Have you recently separated from your significant other and now at a lost with your money and expenses? Often times bank accounts are in a precarious position when someone is newly single. But not always, of course.
You might emerge from a breakup or divorce feeling liberated and self-assured and wondering why you stayed in the relationship so long – and not find yourself anywhere near the throes of money trouble. But when you’ve come through a nasty breakup or divorce, or you’ve lost a loved one to death and are immersed in grief, you’re at your most vulnerable, and if you’re not careful, so is your bank account.
It might sound petty to worry about money at a time like this. But if your emotions are in turmoil, you don’t want to make things worse. So if you are newly single and unhappy about it, keep in mind that this is the time to be overly cautious when it comes to money. If you aren’t alert, a lot of things can go wrong.
You may overspend.
If you’re reeling from a breakup, impulse shopping is something you’ll want to avoid. Still, overspending doesn’t have to mean going on a shopping spree, says Russ Thornton, a financial advisor in Atlanta. He points out that if your income wasn’t exactly robust, and you were splitting expenses with a significant other, and now you’re paying for everything on your own, that may still be a form of overspending.
Rebecca Schreiber, a certified financial planner in the District of Columbia, agrees. “The biggest money mistake people make when they are newly single is that they continue to live the same lifestyle they did before on a dual income,” she says.
Even worse is spending more than you did on a dual income, Schreiber adds, observing that many people treat themselves to lavish gifts after the loss of a relationship to make themselves feel better.
If you do that, she says, “spending and debt increases exactly when income decreases. So watch that spending carefully.”
You may fail to revamp your budget.
If you were married or living together, and now you’re not, you have many financial corners of your life to look at, far beyond rent and utilities.
“If it’s a divorce, be sure to know all of the assets in the family and which ones you’re going to be able to access, such as cars, 401(k) accounts, investments and other assets,” says Michael Meese, a retired U.S. Army brigadier general and chief operating officer of the American Armed Forces Mutual Aid Association, a Fort Myer, Virginia-based nonprofit that provides life insurance and other financial solutions to the military community.
“If it’s a spouse who dies, make sure you know what you have in terms of insurance, annuity payments, pensions and health care provisions that carry on from married life to newly single life,” Meese says.
You may make rash decisions.
Almost every choice anyone makes can be potentially expensive, as you know if you’ve gone to the grocery store without a shopping list or bought a pet on the spur of the moment without thinking about veterinary bills and pet food. But you really want to be careful when you’re angry or devastated over the loss of a relationship.

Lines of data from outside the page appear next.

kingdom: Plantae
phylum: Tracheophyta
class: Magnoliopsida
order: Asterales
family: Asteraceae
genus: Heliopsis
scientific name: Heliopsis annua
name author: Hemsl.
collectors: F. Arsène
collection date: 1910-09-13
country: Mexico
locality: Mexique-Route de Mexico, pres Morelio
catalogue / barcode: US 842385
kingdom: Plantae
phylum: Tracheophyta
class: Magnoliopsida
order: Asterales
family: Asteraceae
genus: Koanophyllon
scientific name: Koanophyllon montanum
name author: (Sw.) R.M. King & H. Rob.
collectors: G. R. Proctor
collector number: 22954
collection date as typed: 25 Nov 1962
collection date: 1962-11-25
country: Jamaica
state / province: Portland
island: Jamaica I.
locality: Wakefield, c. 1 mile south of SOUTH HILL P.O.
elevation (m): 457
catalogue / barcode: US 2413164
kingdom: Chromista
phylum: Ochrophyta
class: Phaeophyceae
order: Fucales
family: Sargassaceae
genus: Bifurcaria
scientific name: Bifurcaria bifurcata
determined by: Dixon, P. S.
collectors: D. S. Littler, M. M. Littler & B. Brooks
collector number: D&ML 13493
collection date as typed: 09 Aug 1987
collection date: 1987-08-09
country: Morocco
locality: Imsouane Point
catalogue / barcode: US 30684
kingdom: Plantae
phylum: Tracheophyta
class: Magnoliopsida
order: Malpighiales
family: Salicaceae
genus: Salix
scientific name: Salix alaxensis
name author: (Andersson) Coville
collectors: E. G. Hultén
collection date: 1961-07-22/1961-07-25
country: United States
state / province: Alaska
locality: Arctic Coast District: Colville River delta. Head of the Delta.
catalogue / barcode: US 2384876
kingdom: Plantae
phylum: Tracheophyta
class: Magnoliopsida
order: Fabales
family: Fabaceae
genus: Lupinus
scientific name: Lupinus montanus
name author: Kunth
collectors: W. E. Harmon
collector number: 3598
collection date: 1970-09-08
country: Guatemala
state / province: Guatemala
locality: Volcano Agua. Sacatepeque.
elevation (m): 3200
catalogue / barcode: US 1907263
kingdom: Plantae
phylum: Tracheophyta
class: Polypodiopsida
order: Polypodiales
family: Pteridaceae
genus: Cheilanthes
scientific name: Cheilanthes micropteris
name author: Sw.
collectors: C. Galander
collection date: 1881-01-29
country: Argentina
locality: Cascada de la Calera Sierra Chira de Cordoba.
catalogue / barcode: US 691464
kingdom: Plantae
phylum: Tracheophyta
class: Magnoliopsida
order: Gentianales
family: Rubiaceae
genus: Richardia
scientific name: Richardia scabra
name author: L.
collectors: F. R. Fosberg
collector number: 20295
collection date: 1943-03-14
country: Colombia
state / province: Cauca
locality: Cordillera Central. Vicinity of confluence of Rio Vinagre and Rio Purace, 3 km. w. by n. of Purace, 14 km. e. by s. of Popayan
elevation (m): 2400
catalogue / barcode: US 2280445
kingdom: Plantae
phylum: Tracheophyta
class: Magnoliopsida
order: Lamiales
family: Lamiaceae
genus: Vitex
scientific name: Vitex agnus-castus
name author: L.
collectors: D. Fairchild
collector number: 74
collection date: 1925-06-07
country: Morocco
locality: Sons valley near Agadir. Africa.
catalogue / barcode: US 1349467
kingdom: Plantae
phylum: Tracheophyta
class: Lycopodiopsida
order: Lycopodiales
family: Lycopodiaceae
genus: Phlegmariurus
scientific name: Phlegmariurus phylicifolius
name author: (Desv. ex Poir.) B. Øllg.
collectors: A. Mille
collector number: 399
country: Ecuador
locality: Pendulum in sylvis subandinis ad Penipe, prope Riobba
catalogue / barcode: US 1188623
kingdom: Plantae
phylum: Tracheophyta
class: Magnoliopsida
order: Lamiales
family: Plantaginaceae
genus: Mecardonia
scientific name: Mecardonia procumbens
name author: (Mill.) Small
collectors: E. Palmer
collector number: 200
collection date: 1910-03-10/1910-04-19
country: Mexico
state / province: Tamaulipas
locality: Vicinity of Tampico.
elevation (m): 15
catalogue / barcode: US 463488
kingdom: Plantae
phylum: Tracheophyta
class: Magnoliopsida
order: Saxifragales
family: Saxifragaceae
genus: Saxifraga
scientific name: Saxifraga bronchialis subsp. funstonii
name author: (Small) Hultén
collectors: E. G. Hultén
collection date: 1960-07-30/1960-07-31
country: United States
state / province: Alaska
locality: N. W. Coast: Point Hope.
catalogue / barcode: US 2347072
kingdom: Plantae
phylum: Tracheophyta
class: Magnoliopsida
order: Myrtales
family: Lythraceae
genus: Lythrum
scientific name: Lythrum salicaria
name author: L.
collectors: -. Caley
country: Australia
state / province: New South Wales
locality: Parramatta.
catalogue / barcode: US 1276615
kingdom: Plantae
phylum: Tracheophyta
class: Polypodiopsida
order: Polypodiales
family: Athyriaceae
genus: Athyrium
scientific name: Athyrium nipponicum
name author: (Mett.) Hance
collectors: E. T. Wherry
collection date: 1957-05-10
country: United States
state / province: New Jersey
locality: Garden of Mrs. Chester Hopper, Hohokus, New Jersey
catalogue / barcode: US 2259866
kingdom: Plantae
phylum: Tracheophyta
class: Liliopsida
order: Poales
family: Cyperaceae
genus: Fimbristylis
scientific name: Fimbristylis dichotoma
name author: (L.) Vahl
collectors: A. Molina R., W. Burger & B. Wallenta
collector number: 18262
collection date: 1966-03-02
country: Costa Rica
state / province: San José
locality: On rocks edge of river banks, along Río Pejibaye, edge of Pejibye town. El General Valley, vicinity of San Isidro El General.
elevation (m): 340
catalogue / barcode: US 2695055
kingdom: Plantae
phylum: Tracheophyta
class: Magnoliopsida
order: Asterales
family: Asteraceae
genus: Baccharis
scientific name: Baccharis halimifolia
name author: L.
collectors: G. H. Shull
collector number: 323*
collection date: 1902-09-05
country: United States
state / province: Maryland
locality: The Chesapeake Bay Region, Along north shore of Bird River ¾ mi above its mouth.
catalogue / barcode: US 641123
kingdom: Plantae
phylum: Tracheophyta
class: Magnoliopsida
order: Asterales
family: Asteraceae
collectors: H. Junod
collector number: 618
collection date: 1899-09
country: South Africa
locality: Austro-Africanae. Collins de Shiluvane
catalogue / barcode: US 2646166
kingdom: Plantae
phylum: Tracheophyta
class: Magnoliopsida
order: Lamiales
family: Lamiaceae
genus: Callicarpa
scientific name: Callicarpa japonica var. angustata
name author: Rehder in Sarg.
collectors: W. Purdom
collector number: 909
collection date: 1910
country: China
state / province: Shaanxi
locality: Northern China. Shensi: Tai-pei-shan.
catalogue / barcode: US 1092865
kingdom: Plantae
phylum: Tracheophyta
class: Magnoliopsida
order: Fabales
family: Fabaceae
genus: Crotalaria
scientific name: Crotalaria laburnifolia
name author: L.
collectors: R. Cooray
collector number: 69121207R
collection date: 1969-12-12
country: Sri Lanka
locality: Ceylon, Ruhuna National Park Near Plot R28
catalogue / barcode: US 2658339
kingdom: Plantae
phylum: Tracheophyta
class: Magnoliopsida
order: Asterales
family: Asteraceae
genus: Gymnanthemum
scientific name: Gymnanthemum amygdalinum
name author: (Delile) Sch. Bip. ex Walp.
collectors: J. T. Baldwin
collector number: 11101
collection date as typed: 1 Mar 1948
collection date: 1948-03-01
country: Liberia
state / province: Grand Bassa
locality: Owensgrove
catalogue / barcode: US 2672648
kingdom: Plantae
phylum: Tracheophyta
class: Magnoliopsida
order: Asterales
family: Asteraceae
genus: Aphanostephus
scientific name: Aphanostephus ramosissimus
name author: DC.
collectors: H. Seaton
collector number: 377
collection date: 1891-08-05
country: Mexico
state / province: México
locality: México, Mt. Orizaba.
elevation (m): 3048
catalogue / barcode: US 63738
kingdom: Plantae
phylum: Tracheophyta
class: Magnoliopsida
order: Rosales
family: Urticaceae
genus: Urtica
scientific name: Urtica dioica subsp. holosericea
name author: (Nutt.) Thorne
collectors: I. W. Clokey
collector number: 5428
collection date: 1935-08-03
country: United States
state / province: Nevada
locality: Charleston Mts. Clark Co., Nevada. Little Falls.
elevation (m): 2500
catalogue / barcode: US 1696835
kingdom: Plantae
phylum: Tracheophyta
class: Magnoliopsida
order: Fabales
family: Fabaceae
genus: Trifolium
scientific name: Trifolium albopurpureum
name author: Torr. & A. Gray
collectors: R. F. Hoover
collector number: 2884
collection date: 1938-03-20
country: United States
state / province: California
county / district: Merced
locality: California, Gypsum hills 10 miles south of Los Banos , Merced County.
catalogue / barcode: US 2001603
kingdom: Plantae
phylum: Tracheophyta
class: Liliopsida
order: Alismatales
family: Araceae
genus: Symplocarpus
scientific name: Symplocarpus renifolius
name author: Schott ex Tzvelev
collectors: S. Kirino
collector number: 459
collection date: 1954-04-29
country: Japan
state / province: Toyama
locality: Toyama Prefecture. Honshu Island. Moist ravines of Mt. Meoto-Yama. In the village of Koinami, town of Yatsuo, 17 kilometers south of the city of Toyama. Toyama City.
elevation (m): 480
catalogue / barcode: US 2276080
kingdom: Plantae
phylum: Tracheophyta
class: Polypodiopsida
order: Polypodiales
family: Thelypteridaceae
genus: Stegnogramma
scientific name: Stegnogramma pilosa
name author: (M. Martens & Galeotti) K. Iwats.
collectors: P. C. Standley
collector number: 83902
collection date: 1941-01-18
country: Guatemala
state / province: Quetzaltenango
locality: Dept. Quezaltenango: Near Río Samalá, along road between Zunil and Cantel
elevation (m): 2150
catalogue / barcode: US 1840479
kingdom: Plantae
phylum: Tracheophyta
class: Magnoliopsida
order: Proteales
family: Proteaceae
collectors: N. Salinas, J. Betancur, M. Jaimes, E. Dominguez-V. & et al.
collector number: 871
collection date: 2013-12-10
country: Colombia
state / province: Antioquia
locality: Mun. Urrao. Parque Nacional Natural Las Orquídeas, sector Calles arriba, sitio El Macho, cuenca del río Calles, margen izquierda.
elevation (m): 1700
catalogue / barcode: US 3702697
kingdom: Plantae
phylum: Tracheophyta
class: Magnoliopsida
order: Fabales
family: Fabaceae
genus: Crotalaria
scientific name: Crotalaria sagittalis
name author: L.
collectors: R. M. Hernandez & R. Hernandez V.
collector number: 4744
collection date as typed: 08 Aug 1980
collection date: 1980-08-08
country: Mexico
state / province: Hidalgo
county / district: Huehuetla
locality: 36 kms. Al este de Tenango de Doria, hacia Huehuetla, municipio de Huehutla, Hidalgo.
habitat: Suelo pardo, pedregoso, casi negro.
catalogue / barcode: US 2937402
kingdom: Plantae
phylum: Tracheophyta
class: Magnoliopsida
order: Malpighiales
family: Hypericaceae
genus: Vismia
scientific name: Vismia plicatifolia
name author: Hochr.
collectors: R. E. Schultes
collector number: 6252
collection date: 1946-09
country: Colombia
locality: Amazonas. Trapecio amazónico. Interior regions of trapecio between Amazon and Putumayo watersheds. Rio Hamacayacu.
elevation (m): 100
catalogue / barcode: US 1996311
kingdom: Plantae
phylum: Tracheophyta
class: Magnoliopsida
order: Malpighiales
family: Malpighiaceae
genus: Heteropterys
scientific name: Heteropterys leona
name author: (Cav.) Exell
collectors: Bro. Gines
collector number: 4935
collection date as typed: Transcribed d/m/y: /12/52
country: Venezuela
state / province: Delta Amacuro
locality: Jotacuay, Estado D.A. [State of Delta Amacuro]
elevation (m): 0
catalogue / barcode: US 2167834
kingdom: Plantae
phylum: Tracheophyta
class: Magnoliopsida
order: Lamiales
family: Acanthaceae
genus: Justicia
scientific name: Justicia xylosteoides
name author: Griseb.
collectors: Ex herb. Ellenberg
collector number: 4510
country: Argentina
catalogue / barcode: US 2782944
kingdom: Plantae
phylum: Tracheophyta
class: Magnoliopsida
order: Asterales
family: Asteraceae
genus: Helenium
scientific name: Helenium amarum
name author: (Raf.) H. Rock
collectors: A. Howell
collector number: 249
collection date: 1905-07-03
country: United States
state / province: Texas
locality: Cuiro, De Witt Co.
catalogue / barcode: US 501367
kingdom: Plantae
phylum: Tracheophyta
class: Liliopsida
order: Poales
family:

You may not be thinking clearly.
For instance, Warren Ward, a certified financial planner in Columbus, Indiana, says he’s seen people rush into another relationship, and even marriage, after a painful breakup, which, he cautions, can cost you plenty if you wind up divorcing again.
And you certainly want to be careful when you’re making decisions that directly relate to money.
“The first thing to remember, especially for those who have suddenly lost a loved one, is to take time and don’t make any hasty decisions for long-term financial investments,” Meese says.
Meese suggests deferring all major financial decisions for six months, allowing (hopefully) enough time to gain a clearer picture of what life will be like now that you’re single.
You may shut down.
It’s easy to do when you’re stressed or depressed over losing a relationship. Obviously, if you’re extremely depressed, hopefully you will consider finding a therapist or counselor or doctor to talk to.
“When I was first divorced, I was overwhelmed. I had never managed the checkbook in my marriage,” says Carol Charron, an entrepreneur in Grand Haven, Michigan, who says she was also depressed.
“This led to a lot of mail going unopened and denial about paying bills. I had a good job; I was just having a hard time doing it all. I was working full time, and I had three sons to take care of when my marriage ended,” she says.
Charron eventually started seeing her finances and mindset improve after she took a financial management class at her church. “In a span of three months, I paid down almost $3,500 in debt I was carrying,” she says. “It was an important step as a single parent.”
Whether you’re sad or seething, you owe it to yourself to be careful with your money and avoid purchasing a future of debt and despair.